## What is required:
Print the lines below word for word, with nothing changed, added, or left out.

BEGIN Task input

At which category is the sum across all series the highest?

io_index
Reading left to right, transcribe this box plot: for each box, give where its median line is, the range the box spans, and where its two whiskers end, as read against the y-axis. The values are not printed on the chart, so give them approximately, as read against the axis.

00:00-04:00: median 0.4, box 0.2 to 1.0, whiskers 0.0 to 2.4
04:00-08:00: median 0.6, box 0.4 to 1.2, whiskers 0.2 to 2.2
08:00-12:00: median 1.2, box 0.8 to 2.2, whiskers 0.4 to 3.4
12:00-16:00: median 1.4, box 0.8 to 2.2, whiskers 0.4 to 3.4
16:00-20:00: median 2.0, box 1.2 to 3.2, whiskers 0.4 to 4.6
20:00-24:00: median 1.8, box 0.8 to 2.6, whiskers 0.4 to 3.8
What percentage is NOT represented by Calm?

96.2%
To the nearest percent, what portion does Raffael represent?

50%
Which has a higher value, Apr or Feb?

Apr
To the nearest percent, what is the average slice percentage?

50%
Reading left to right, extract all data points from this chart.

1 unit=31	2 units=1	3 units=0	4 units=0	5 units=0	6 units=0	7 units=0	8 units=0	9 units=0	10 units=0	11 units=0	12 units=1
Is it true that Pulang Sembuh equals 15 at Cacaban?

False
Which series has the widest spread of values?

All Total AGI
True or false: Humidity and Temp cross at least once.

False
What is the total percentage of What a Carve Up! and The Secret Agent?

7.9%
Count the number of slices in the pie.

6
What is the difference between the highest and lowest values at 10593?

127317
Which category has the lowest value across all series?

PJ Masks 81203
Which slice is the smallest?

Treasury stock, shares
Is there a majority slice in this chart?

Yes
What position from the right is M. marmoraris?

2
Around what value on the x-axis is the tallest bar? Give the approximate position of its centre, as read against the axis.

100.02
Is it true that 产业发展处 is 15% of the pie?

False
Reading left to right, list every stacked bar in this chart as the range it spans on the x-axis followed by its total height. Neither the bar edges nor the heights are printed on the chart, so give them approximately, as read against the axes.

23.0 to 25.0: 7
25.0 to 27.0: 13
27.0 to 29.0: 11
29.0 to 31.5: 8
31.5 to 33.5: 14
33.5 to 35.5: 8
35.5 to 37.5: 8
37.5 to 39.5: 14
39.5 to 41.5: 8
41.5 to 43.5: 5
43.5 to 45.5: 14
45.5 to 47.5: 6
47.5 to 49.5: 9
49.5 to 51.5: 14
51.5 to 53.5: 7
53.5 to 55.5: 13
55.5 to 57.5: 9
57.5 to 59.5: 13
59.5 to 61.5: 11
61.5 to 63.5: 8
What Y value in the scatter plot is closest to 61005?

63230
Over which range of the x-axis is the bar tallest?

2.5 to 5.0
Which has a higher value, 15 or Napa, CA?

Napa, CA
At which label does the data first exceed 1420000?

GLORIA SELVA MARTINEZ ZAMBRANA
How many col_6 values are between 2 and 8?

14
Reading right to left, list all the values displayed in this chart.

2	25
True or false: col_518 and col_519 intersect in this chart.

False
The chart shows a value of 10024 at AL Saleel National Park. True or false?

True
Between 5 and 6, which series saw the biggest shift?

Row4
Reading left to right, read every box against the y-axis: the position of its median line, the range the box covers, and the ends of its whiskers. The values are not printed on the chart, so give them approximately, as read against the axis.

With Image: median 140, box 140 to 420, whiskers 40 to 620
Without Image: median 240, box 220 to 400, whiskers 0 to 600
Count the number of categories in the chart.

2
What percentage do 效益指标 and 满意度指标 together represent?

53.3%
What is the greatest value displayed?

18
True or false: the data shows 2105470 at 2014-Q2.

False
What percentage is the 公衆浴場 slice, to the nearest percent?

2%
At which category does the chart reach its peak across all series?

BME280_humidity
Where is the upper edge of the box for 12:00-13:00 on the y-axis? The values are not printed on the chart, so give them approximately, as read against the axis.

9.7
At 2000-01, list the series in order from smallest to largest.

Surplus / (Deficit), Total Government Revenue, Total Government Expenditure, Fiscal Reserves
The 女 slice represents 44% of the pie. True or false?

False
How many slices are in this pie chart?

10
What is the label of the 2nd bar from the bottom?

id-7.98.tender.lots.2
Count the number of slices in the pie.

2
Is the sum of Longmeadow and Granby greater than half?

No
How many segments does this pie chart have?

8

END Task input

## Task result:
At which category is the sum across all series the highest?

io_index
Reading left to right, transcribe this box plot: for each box, give where its median line is, the range the box spans, and where its two whiskers end, as read against the y-axis. The values are not printed on the chart, so give them approximately, as read against the axis.

00:00-04:00: median 0.4, box 0.2 to 1.0, whiskers 0.0 to 2.4
04:00-08:00: median 0.6, box 0.4 to 1.2, whiskers 0.2 to 2.2
08:00-12:00: median 1.2, box 0.8 to 2.2, whiskers 0.4 to 3.4
12:00-16:00: median 1.4, box 0.8 to 2.2, whiskers 0.4 to 3.4
16:00-20:00: median 2.0, box 1.2 to 3.2, whiskers 0.4 to 4.6
20:00-24:00: median 1.8, box 0.8 to 2.6, whiskers 0.4 to 3.8
What percentage is NOT represented by Calm?

96.2%
To the nearest percent, what portion does Raffael represent?

50%
Which has a higher value, Apr or Feb?

Apr
To the nearest percent, what is the average slice percentage?

50%
Reading left to right, extract all data points from this chart.

1 unit=31	2 units=1	3 units=0	4 units=0	5 units=0	6 units=0	7 units=0	8 units=0	9 units=0	10 units=0	11 units=0	12 units=1
Is it true that Pulang Sembuh equals 15 at Cacaban?

False
Which series has the widest spread of values?

All Total AGI
True or false: Humidity and Temp cross at least once.

False
What is the total percentage of What a Carve Up! and The Secret Agent?

7.9%
Count the number of slices in the pie.

6
What is the difference between the highest and lowest values at 10593?

127317
Which category has the lowest value across all series?

PJ Masks 81203
Which slice is the smallest?

Treasury stock, shares
Is there a majority slice in this chart?

Yes
What position from the right is M. marmoraris?

2
Around what value on the x-axis is the tallest bar? Give the approximate position of its centre, as read against the axis.

100.02
Is it true that 产业发展处 is 15% of the pie?

False
Reading left to right, list every stacked bar in this chart as the range it spans on the x-axis followed by its total height. Neither the bar edges nor the heights are printed on the chart, so give them approximately, as read against the axes.

23.0 to 25.0: 7
25.0 to 27.0: 13
27.0 to 29.0: 11
29.0 to 31.5: 8
31.5 to 33.5: 14
33.5 to 35.5: 8
35.5 to 37.5: 8
37.5 to 39.5: 14
39.5 to 41.5: 8
41.5 to 43.5: 5
43.5 to 45.5: 14
45.5 to 47.5: 6
47.5 to 49.5: 9
49.5 to 51.5: 14
51.5 to 53.5: 7
53.5 to 55.5: 13
55.5 to 57.5: 9
57.5 to 59.5: 13
59.5 to 61.5: 11
61.5 to 63.5: 8
What Y value in the scatter plot is closest to 61005?

63230
Over which range of the x-axis is the bar tallest?

2.5 to 5.0
Which has a higher value, 15 or Napa, CA?

Napa, CA
At which label does the data first exceed 1420000?

GLORIA SELVA MARTINEZ ZAMBRANA
How many col_6 values are between 2 and 8?

14
Reading right to left, list all the values displayed in this chart.

2	25
True or false: col_518 and col_519 intersect in this chart.

False
The chart shows a value of 10024 at AL Saleel National Park. True or false?

True
Between 5 and 6, which series saw the biggest shift?

Row4
Reading left to right, read every box against the y-axis: the position of its median line, the range the box covers, and the ends of its whiskers. The values are not printed on the chart, so give them approximately, as read against the axis.

With Image: median 140, box 140 to 420, whiskers 40 to 620
Without Image: median 240, box 220 to 400, whiskers 0 to 600
Count the number of categories in the chart.

2
What percentage do 效益指标 and 满意度指标 together represent?

53.3%
What is the greatest value displayed?

18
True or false: the data shows 2105470 at 2014-Q2.

False
What percentage is the 公衆浴場 slice, to the nearest percent?

2%
At which category does the chart reach its peak across all series?

BME280_humidity
Where is the upper edge of the box for 12:00-13:00 on the y-axis? The values are not printed on the chart, so give them approximately, as read against the axis.

9.7
At 2000-01, list the series in order from smallest to largest.

Surplus / (Deficit), Total Government Revenue, Total Government Expenditure, Fiscal Reserves
The 女 slice represents 44% of the pie. True or false?

False
How many slices are in this pie chart?

10
What is the label of the 2nd bar from the bottom?

id-7.98.tender.lots.2
Count the number of slices in the pie.

2
Is the sum of Longmeadow and Granby greater than half?

No
How many segments does this pie chart have?

8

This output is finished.